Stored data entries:

◆ ◆ ◆ ◆ ◆

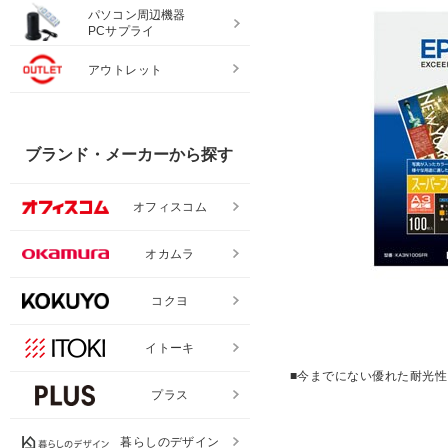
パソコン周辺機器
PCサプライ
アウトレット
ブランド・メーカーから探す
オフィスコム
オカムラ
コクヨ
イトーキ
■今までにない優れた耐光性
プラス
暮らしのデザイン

◆ ◆ ◆ ◆ ◆

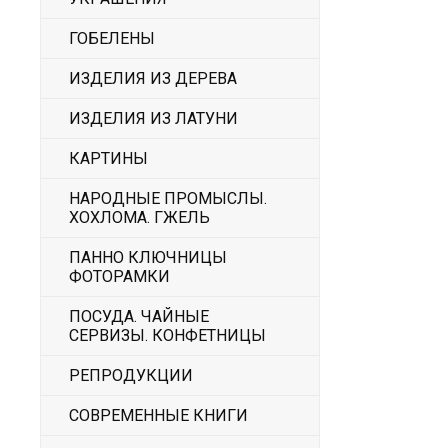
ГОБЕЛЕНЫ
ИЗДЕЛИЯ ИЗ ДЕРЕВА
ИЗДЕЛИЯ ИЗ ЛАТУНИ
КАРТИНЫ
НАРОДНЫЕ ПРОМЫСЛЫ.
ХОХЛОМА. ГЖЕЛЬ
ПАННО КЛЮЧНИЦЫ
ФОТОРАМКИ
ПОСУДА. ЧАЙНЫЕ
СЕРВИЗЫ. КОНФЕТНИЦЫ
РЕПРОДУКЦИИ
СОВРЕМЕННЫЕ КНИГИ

◆ ◆ ◆ ◆ ◆

* **Instructions for the task**
Locate every line in the records containing the string "ИЗДЕЛИЯ" and copy each one. Treat uppercase and lowercase letters as distinct.

* **Task solution**
ИЗДЕЛИЯ ИЗ ДЕРЕВА
ИЗДЕЛИЯ ИЗ ЛАТУНИ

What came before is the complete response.